Bastille Day. La Fête Nationale. Quatorze Juillet.
The 14th of July goes by many names in France. Whatever name you choose, it is a day of national pride and patriotism… and partying.
Originally called Fête de la Fédération, this day commemorates the storming of the Bastille in 1789 marking the beginning of the Revolution. The day also pays tribute to the official Declaration of Independence (in 1790), with its ideal that we are “born free and remain free and equal in rights.”
This year, with the theme “Paris is a Party,” you’ll find many ways to celebrate. Here are five not-to-be-missed events.
The day begins with a roar and a rattling of roofs. Jets from La Patrouille de France (a branch of the French Air Force) thunder down the corridor of the Seine leaving a trail of tricolor patriotism, reminiscent of a French Rapunzel letting down her blue, white, and red hair.
The streams of French color are followed by an air show of past and present military planes, giving us a lesson in history and a cogent reminder of the pervasiveness of war.
The bridges near the right bank offer a great view.

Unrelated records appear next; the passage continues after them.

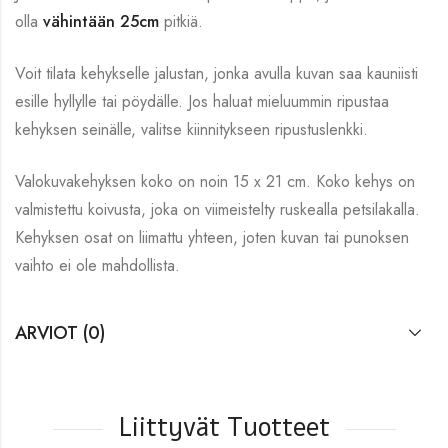
olla
vähintään 25cm
pitkiä.
Voit tilata kehykselle jalustan, jonka avulla kuvan saa kauniisti
esille hyllylle tai pöydälle. Jos haluat mieluummin ripustaa
kehyksen seinälle, valitse kiinnitykseen ripustuslenkki.
Valokuvakehyksen koko on noin 15 x 21 cm. Koko kehys on
valmistettu koivusta, joka on viimeistelty ruskealla petsilakalla.
Kehyksen osat on liimattu yhteen, joten kuvan tai punoksen
vaihto ei ole mahdollista.
ARVIOT (0)
Liittyvät Tuotteet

Look for the first jets around 10:40 am. You will see them before you hear them (given that pesky sound barrier concept).
Thousands of spectators stack themselves along the Champs Élysées to see the military parade (the oldest in Europe), with gallantly uniformed members of elite units in synchronized step.
The marching troops are followed by military motor vehicles and then the units on horses. It’s a rich one-hour display of military power and political pride.
President Hollande arrives at Avenue de Friedland around 10 am to review the troops. The parade begins just after the flyover (at about 11 am) and ends with the amazing parachuters who fall backwards out of helicopters, give a thumbs up, swoop gracefully over the city, and land precisely in front of the review stand.
Because the parade route is so crowded, my favorite place is the Quai d’Orsay near the Assemblée National. Here, the troops are a little more “at ease” since, once they cross the Pont de la Concorde, the parade is technically finished.
Be aware that the metro stations along the Champs Élysées close in the morning before the parade starts as a part of the official crowd control process.
The Republican Guard
An “after parade” or mini-parade is always a treat, as the cavalry of the Republican Guard (Garde républicaine) comes clipclopping down the right bank, heading home from the Champs Élysées parade to the Quartier des Célestins.
The Firemen’s Ball
We all love our pompiers. We love them even more when they’re dancing bare-chested, waving their shirts over their heads at the Firemen’s Ball. Yes, some of these pompier parties get wild.
The Bals des Pompiers are modeled after the guinguettes of the 19th and 20th centuries, with dancing, eating, and drinking. Neighborhood fun at its finest. But be prepared to stand in line to get in. The Pompiers are popular.
(July 13 and 14 from 9 pm to 4 am at fire stations around the city and in the banlieue)
The Eiffel Tower/Champs-de-Mars Grand Finale
The show starts at 9:30 pm with a concert by the Orchestra National de France and the Choeur de Radio France. When darkness falls, the light show begins (around 11 pm).
The fireworks are artfully designed, appearing to be laced in and around the ironwork of the Eiffel Tower.
The sky explodes with shooting stars, cascading jewels, and fiery brushstrokes. After 30 minutes of shimmering bursts, the tower itself is lit with a thousand sparkles for the grand finale.
And we end the day with some understanding of what it means to be free.